Aaron Gash, AP
Milwaukee Bucks' Jabari Parker smiles while recording a video on a cell phone during the team's NBA basketball media day Monday, Sept. 25, 2017, in Milwaukee. (AP Photo/Aaron Gash)

MILWAUKEE — Jabari Parker has always been a player of interest for local fans because he is a member of The Church of Jesus Christ of Latter-day Saints who once considered going on an LDS mission and once put BYU among his five finalists for where he would attend college.

Parker, who was drafted No. 2 overall by Milwaukee in 2014 after playing a year at Duke, has been out of action since February when he tore the ACL in his left knee for the second time in his career. He’s not expected back for two more months, approximately a year after his latest injury.

With the emergence of Bucks superstar Giannis Antetokounmpo and the end of Parker’s rookie contract approaching next summer, Parker’s future with Milwaukee is a bit up in the air.

Parker and the Bucks didn’t negotiate a contract extension before the deadline in the fall, meaning that Parker will become a restricted free agent next summer.

“Who knows, that’s a tough one, that’s a million-dollar question, or maybe a 100 million-dollar question,” said a Milwaukee reporter about what Parker might do.

The Bucks, who signed Antetokounmpo to a $100 million contract last year, would have to clear some cap space to sign Parker to a max contract. And if they wanted to offer him less, then another team could snag Parker with a contract offer.

Like most players, Parker, who has been working out with the team and even traveling with them (he made the trip to Utah last month) has kept quiet, saying all the right things, like wanting to stay with one team.

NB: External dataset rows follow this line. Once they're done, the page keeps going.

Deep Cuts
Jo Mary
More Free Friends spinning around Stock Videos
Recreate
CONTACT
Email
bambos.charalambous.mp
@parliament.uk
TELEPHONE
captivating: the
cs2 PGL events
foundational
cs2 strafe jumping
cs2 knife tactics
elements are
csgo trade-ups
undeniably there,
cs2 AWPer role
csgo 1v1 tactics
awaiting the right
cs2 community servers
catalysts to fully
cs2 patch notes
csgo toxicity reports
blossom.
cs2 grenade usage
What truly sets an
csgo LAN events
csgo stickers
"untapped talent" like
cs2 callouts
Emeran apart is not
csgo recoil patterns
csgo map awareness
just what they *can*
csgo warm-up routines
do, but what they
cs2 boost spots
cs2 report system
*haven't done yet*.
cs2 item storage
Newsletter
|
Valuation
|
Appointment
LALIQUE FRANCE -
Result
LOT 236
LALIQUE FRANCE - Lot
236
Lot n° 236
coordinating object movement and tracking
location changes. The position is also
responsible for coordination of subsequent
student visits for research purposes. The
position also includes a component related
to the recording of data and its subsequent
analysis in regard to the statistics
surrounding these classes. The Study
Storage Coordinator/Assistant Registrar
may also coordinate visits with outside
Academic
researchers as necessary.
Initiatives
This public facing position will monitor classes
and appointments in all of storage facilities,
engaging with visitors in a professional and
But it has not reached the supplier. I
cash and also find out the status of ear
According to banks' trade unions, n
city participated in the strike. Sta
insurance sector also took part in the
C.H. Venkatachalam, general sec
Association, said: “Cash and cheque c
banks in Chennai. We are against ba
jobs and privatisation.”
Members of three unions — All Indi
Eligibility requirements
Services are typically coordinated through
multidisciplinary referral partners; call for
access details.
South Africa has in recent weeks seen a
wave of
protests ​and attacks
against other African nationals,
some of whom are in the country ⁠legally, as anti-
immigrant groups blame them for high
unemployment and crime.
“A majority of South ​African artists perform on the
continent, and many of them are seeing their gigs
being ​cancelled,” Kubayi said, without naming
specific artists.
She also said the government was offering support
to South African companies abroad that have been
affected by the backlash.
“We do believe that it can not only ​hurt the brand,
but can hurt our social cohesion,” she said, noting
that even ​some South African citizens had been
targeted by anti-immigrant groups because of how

The Jazz had some interest in Parker the year he came out when they had the No. 5 pick (with which they took Dante Exum), so perhaps they could swing a deal for him next summer or before.

But one of the questions with Parker is his durability after two major knee injuries in three seasons. Two players the Jazz have to make a decision on next summer, Exum and Rodney Hood, have also been plagued by injuries.

As a rookie, Parker played just 25 games, averaging 12.3 points on 49 percent shooting and 5.5 rebounds per game.

The following season he was healthy for nearly the whole season, missing just six games as he shot 49 percent again and 5.2 rebounds per game as his scoring rose slightly to 14.1 ppg.

Last year his scoring went up to 20.1 ppg and he again shot 49 percent, while increasing his 3-point shooting from 25 percent to 36.5 percent. But he went out on Feb. 8, a week after playing in Utah.

JAZZ NOTES: The Bradley Center was a busy place Saturday with a high school game, a junior varsity game along with some games for youngsters. … The Bradley Center will be replaced by a brand-new $524 million arena next year that is being built right next door to the north. The new arena will seat 17,500 with 10,000 seats below the concourse. … In Utah’s 121-108 victory over Milwaukee two weeks ago, the Jazz made a record 18 3-pointers on 32 attempts. Saturday night, the Jazz were just 8 of 23 from 3-point range. … Raul Neto left the game after playing two minutes in the first quarter with concussion-like symptoms after getting knocked in the head by Milwaukee’s Thon Maker.